I made a breakfast of oatmeal, which I left plain. I cut up strawberries and a banana and rinsed some blueberries. She came out of the shower just as I was placing containers of honey and cinnamon by the steaming bowl of oatmeal.

“Wow, I thought I smelled something.” She wrapped a still-damp arm around me and gave me a quick kiss as appreciation.

We ate together. I was pleased to see that she had a decent appetite.

After she left, I did my morning routine in the bathroom and was out the door.

The first thing I did after I got to the office was call Rafe to give him an update on what had happened with Grant Walters—and that I had his change. His voice mail answered. Probably too early in the morning for him.

Several other cases needed my attention. I was still chasing down heirs from the ninety-one-year-old who had died. She’d had five children, two who had passed away before her, so I had to find their progeny, which had spread to twelve people to locate who might get a few hundred dollars from the sale, since there were so many heirs. A hairy case, to be sure. A company that I did a lot of work for wanted me to track down an employee who had gone missing. He’d disappeared at the same time they discovered that over one hundred thousand dollars had been embezzled. They really wanted to talk to him.

The McConkles and even Rafe weren’t paying me enough to ignore the other cases.

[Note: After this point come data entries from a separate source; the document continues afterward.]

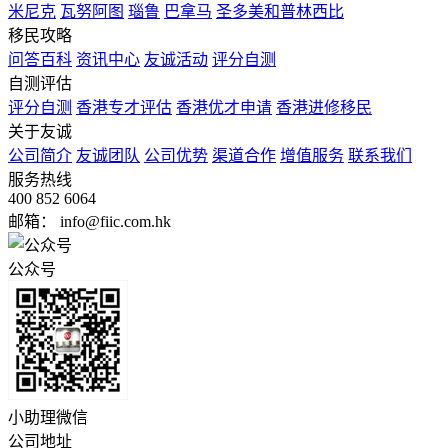
米尼克
瓦努阿图
瑙鲁
巴拿马
圣多美和普林西比
移民攻略
问答百科
资讯中心
友诚活动
评分自测
自测评估
评分自测
香港专才评估
香港优才申请
香港进修移民
关于友诚
公司简介
友诚团队
公司优势
渠道合作
增值服务
联系我们
服务热线
400 852 6064
邮箱： info@fiic.com.hk
公众号
小助理微信
公司地址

Rafe called back in the afternoon. I told him I thought Grant was playing cat and mouse with me. He had to be confident that Debbie was everything she said she was before he’d give her more.

“That’s okay,” Rafe said. “It’ll give us time to be subtle about checking him out and we’ll get a better idea of what’s going on with him here.”

“What if he bails?”

“He can’t yet. Not enough money in the account for him. He’ll need a couple of million at the least to disappear.”

We left it at we’d call each other if anything happened.

I had to track Mr. Embezzler to sunny Phoenix and work with both the authorities there and the ones here. It took several trips out there for me to get enough evidence of a flashy lifestyle with no apparent means of support and enough of a stable location for the police to arrest him.

Just before the last one, I again went with Cordelia for her chemo treatment.

It hit her harder this time; she didn’t make it home before the nausea hit her. She had to make use of the plastic bag in the last few blocks from home.

I offered to delay my trip, but she insisted I go. Elly, Danny’s partner and a nurse, was off and would stay with her while I was gone.

“If I need someone to stay,” she added. “I’ve had to throw up by myself before and managed to survive it.”

I talked to her every night. Elly had stayed the first night after I was gone, but Cordelia insisted that she was fine, even going back to work the following day.

Phoenix is a nice place to visit, I thought, as I exited the airport to the waiting humidity, but there wasn’t enough green for me. I was too accustomed to verdant New Orleans where every and anything could and did grow.

Just as I stowed my suitcase in my truck, my phone rang.

The one I got for Debbie.

“Hi, Debbie, how are you?”

It took me a moment to place the voice. How many men would call me without identifying themselves? Torbin, but I knew his voice and he wouldn’t be calling on this phone.

Grant Walters.

“Hi, Grant, I’m fine. How are you?”

“I’ve been wondering how the sales are going? I thought I’d hear from you by now.”

Damn, I’d gotten so busy with travel—and Cordelia—that I had neglected my budding career as a saleswoman for NBG. “I’m doing quite well. I meant to get in touch with you a few days ago, but…” But what? “But my sister hasn’t been doing well and I had to go with her to the doctor.”

“I was calling about that as well. I’d love to see you—and now you’re selling well, I did want to follow up with that.”

“I’m so scared for her,” I said, letting real emotion into my voice for false purposes.